There were no cameras around when disaster took place at the old Hartsville Landing, but this is a picture of a sunken steam packet on the Green River in Kentucky in 1920.

Last week we wrote about “The Hartsville.” It was a type of steamboat known as a “packet,” a steam-powered boat that carried both freight and passengers.

The Hartsville ran on the Cumberland River in the 1850s until it sank in 1859. It had a short life, which was typical of a riverboat. The life expectancy of such boats could be as short as five to 10 years. Maybe not what investors in such boats wanted, but it was the reality.

There were many things that could sink a steamboat.

The biggest threat was running the boat into a large rock in the river channel. An experienced river man knew where such rocks lay and how to steer around them.

These rocks might be visible during dry spells when the river level was low, but a rain might raise the river and cover those obstacles up. Which is one reason you always had a man on lookout.

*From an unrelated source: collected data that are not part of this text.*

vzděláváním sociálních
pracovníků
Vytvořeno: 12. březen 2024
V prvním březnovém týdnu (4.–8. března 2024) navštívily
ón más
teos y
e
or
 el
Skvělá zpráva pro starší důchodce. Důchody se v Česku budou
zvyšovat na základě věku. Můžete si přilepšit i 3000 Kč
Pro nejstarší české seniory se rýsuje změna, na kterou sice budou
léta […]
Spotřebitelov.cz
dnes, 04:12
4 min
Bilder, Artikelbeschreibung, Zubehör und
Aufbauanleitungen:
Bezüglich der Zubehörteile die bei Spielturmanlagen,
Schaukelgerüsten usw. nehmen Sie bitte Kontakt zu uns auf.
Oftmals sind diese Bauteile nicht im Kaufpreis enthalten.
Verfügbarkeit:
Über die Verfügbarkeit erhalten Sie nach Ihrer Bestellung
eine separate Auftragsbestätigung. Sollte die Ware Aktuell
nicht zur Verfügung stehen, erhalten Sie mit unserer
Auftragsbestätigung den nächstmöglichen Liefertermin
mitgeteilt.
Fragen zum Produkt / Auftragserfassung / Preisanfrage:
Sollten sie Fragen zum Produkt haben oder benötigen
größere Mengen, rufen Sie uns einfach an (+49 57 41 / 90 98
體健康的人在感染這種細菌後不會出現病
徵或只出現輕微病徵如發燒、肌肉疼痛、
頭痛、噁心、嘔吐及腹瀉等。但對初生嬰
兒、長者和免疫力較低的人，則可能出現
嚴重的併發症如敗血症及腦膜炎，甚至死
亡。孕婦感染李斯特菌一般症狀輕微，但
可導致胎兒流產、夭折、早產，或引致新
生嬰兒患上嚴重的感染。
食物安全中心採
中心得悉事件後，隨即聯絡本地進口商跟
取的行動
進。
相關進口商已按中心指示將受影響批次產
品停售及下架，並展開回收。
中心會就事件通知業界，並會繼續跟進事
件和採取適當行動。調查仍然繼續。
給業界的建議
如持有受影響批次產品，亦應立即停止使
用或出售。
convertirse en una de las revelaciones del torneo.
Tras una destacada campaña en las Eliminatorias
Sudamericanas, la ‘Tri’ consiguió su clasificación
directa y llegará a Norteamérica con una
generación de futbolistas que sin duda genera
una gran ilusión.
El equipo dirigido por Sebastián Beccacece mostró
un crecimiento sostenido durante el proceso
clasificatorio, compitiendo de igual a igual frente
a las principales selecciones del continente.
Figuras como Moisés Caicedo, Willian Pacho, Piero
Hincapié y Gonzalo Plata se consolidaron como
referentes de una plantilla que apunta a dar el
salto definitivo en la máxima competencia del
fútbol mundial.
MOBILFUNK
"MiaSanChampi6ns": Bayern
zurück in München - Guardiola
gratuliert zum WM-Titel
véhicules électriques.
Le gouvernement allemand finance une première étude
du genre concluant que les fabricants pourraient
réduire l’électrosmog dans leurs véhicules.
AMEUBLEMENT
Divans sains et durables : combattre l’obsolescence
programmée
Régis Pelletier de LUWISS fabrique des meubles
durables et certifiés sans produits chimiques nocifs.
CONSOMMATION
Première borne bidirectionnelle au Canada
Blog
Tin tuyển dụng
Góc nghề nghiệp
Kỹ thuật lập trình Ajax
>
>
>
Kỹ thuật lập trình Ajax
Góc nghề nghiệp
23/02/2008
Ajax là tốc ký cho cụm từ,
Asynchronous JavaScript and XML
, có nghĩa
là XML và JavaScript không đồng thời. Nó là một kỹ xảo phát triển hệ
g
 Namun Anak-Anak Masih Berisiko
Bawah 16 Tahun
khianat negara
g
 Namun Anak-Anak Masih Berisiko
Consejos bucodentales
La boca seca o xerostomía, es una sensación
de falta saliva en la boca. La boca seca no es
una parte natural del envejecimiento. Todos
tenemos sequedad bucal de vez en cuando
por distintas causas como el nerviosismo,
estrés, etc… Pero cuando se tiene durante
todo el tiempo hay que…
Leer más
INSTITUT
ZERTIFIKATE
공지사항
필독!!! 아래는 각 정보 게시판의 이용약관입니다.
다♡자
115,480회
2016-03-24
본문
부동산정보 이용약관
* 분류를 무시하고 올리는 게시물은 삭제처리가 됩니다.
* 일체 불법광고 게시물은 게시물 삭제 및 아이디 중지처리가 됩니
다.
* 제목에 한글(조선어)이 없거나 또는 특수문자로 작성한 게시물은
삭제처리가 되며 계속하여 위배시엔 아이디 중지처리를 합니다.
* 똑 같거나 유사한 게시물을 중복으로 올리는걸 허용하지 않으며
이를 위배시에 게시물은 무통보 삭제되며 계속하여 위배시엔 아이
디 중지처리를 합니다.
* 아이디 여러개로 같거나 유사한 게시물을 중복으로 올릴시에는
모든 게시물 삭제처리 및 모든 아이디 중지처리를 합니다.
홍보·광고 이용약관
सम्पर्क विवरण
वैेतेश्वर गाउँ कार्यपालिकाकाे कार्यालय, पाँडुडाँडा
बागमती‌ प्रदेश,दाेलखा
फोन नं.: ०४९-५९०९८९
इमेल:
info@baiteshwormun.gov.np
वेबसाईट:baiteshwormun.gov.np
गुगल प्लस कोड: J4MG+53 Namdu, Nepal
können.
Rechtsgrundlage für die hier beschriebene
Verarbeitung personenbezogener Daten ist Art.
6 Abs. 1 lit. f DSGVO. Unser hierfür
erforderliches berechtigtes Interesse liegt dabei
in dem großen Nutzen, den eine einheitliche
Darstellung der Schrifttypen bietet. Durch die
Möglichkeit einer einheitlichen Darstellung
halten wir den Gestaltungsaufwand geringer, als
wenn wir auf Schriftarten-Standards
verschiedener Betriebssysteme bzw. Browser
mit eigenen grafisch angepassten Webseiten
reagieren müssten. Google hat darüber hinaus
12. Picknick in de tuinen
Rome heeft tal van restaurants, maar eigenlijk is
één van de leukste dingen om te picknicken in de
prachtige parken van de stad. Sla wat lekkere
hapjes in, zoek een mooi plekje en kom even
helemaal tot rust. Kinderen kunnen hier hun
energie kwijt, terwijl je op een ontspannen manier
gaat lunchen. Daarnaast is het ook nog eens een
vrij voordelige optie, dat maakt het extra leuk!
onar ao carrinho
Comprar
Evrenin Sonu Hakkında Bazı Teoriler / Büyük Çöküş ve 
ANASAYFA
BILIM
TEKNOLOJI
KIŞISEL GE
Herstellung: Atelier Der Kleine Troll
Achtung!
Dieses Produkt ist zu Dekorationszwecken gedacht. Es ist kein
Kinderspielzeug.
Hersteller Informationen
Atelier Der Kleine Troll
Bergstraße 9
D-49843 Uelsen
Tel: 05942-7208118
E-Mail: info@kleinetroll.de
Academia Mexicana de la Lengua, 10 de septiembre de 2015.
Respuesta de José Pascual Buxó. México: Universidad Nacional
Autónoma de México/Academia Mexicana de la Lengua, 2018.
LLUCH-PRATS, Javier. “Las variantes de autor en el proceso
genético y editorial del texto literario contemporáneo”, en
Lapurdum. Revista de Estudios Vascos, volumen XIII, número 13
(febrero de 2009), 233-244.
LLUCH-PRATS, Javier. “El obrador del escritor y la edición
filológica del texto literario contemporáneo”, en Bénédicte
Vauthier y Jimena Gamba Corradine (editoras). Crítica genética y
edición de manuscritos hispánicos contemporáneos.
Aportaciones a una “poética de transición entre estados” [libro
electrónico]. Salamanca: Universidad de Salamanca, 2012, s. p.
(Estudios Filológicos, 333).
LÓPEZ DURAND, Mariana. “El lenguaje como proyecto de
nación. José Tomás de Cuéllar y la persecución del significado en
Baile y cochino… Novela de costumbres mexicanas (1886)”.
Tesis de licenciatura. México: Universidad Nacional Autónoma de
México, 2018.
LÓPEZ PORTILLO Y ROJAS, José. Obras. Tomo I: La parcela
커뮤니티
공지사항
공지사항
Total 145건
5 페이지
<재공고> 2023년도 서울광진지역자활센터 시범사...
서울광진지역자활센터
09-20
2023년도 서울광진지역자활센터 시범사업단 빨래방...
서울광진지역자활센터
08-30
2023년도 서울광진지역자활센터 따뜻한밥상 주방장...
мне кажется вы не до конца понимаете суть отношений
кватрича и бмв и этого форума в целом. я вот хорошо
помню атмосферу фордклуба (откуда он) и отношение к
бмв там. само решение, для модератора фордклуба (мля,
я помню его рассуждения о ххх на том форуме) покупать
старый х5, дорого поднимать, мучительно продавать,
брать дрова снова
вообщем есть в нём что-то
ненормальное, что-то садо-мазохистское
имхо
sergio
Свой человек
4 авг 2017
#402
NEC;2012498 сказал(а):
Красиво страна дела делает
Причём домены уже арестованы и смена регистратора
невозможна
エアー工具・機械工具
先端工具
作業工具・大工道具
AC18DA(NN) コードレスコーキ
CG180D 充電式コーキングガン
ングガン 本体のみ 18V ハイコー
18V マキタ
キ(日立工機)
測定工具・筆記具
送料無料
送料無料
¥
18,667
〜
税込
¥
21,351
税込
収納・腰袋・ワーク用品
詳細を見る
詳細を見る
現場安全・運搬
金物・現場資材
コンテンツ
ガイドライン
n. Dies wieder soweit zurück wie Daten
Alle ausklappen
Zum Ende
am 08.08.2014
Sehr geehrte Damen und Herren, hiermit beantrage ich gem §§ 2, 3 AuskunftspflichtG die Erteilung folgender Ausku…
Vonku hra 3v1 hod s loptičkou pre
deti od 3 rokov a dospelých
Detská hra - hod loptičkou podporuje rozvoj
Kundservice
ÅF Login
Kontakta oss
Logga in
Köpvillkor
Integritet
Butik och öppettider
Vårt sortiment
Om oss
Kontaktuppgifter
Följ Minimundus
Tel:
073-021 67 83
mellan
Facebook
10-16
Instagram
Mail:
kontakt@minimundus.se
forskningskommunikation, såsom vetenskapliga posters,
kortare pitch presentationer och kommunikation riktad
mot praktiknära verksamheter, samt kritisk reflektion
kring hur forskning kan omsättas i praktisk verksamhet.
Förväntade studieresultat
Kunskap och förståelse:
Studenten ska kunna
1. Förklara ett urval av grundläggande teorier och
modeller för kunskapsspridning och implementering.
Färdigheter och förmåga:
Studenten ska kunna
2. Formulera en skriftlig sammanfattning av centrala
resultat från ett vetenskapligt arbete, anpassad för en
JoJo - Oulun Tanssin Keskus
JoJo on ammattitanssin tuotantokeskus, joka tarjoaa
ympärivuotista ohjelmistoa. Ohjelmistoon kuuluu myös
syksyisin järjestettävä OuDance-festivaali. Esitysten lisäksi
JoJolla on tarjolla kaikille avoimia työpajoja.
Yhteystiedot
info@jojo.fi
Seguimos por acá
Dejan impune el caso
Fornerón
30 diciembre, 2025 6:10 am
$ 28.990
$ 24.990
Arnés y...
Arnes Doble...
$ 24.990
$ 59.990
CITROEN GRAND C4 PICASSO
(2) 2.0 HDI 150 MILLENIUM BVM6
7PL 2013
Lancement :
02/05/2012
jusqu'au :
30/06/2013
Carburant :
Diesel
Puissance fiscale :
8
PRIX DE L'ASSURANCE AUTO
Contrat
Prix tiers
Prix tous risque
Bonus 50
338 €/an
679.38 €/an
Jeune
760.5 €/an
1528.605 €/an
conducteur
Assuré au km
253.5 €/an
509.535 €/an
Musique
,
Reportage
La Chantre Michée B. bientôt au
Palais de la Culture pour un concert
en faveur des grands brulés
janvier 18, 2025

Another reason a boat could sink was due to its running into a “snag.”

A snag was a large tree that had broken off in a storm and was floating in the river. Snags could be visible or slightly below the surface, which made them all the more dangerous.

Fire was another danger.

Not only did the boat have a hot fire heating the boiler of the steam engine, but all of the lighting on the boat would have been oil lamps.

Occasionally, the boiler of the steam engine would explode. When that happened, it was like a bomb went off.

To show how often such boats sank, the famous steamboat “The Natchez” sank eight times!

A steamboat that sank in shallow water could be brought back up, if the damage to the hull could be fixed. Other times a new ship was built and simply given the same name, giving it a new lease on life.

We can’t find in our research, what sunk the steam packet “The Hartsville.”

But we do know of a boat that sank right at the old Hartsville Landing, which today we call Taylor’s Landing.

In 1843, a boat called “The City of Huntsville” had a bit of bad luck.

We quote from an article in The Tennessean from 1904:

“One of the queerest accidents on the river was that befalling the City of Huntsville in 1843 while trying to make a landing at Hartsville during high water. The boat’s prow hung up on the bank and before it could be freed, the river went down two feet. The boat finally slid off the bank and went stern foremost straight to the bottom.”

This makes us wonder if the remains of the old ship are still lying in the mud below the landing!

However, a ship using the same name was built in 1852 and sank six years later at Palmyra Island in the Mississippi.

That sinking was a little more deadly than the one that sank here — eight passengers drowned!

But the City of Huntsville wasn’t the only boat to sink here.

Again we quote from an old copy of a Nashville newspaper, “Just after the war (the Civil War) the good ship Ella Hughs landed at Hartsville. The river was falling rapidly and the bow caught slightly on the bank, which at this place is very steep and slippery. No one paid any special attention to it, thinking it would easily pull off, as they were ready to leave in a few minutes. But, on attempting to pull out she could not be moved and the rapidly falling river made each minute of delay dangerous. Now fully aware of their danger they put forth every means to get off. She still stuck fast, and within a few hours the falling river had left her bow high and dry on the steep sloping bank, and this had forced her stern deep under the water.

“Finally, when the river had fallen enough for her to slide down the steep and slippery bank into the river, the lifting force of the river under her stern broke her up in two amid-ship and the boat and cargo were a total loss.”

In this case it is quite possible for parts of the old boat to still be at the bottom of the muddy Cumberland, just a few feet away from shore.

The river is higher today than it was in the 1870s due to the creation of Old Hickory Lake and the steep bank mentioned in the article is no longer visible. But if anyone is ever fishing from the small dock at Taylor’s Landing and they hook a strange piece of metal, it might be part of an old steamboat!